- PAGE
This year marks the centennial of the Bauhaus, the design school founded by modernist pioneer Walter Gropius in Weimar, Germany, in 1919. But the building that best embodies his philosophy isn’t in Germany; it’s in Boston’s backyard, perched on a hill in bucolic Lincoln, where Gropius House looks much as it did when the architect and his family moved in back in 1938.

Lured by a post at Harvard, Gropius had relocated to Massachusetts in 1937 with his wife, Ise, and daughter, Ati, renting a house in Lincoln while they planned for a home of their own. At the request of a mutual friend, philanthropist Helen Osborne Storrow provided land for and financed the construction of the new abode—a boon for a family that had been forced to abandon assets when they fled Nazi Germany for London in 1934. While Gropius and his partner Marcel Breuer were the official architects, the design was discussed nightly around the dinner table. Ise was the chief landscaper, and 12-year-old Ati offered input, too, requesting her own private entrance. Dad obliged with an outdoor spiral staircase, a curvy counterpoint to the clean-lined exterior that, he later wrote, “proved to be very practical because children could enter there directly without carrying dirt through the house.”

You’ll find that modernist marriage of form and function everywhere. “The vision of Walter Gropius included an almost utopian sense that simple, affordable, aesthetically pleasing, and functional architecture should be the way forward,” says Wendy Hubbard of Historic New England, which now operates Gropius House as a museum. “The materials, in fact, are the aesthetic.” Those materials included novel industrial ones such as sound-absorbent acoustic plaster, glass blocks that helped draw in daylight, and sleek pieces from companies such as Kliegl Bros., whose commercial light fixture showcased the dining room table.

- BRIEF 1
Revise the passage on Gropius House from "This year marks" to "back in 1938.", replacing "bucolic" with "rural".
- BRIEF 2
According to the passage on Gropius House, who was the chief landscaper?

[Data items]
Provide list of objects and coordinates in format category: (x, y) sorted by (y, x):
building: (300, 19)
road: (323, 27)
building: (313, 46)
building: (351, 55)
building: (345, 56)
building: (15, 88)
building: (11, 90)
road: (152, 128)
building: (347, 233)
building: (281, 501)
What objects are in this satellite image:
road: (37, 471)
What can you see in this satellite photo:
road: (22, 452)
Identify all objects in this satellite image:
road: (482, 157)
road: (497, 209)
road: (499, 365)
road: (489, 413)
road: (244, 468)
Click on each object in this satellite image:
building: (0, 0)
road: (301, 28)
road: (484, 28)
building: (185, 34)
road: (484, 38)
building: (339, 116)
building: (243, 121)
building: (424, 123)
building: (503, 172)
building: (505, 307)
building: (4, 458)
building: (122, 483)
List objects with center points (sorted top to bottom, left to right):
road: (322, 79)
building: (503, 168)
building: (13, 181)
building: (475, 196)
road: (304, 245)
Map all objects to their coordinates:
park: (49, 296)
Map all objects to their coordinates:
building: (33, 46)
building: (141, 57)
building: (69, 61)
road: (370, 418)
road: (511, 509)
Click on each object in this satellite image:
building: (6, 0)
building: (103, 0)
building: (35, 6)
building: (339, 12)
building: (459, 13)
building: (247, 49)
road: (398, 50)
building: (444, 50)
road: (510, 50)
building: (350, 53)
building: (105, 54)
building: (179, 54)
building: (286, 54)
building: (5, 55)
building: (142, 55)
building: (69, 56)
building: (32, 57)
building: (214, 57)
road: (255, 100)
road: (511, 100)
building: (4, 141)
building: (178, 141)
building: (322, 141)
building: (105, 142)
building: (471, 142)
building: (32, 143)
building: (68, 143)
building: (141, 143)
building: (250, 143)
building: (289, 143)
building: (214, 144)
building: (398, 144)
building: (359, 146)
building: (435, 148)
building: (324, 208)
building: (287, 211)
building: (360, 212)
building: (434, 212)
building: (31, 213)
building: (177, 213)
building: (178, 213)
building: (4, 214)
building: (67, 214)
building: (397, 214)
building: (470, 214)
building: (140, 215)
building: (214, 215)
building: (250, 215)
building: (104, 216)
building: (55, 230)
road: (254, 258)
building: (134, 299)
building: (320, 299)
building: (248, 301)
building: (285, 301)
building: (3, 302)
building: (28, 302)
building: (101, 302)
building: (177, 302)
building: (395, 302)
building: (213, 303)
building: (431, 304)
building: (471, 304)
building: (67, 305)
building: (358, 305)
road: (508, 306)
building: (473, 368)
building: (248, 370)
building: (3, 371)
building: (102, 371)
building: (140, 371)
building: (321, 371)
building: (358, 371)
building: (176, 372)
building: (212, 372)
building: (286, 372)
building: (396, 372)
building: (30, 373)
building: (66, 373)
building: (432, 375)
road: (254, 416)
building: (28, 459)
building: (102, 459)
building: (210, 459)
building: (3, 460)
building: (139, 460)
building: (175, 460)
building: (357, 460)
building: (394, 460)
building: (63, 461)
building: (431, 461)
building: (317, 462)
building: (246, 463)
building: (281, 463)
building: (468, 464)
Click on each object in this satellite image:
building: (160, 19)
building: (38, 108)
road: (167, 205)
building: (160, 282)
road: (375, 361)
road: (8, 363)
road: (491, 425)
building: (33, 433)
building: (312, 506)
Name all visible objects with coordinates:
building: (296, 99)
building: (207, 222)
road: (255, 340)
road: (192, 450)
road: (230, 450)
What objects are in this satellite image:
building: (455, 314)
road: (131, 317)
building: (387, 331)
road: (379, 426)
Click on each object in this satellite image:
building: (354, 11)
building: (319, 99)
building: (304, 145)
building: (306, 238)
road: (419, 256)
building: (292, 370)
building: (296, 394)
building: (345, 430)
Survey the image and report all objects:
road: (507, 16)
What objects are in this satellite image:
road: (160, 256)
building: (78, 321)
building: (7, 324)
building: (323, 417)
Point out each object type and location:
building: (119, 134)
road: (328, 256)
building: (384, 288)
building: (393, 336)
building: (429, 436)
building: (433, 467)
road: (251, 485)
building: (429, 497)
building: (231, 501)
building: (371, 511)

- WRITTEN ANSWER 1
This year marks the centennial of the Bauhaus, the design school founded by modernist pioneer Walter Gropius in Weimar, Germany, in 1919. But the building that best embodies his philosophy isn’t in Germany; it’s in Boston’s backyard, perched on a hill in rural Lincoln, where Gropius House looks much as it did when the architect and his family moved in back in 1938.

- WRITTEN ANSWER 2
Ise, Walter Gropius's wife.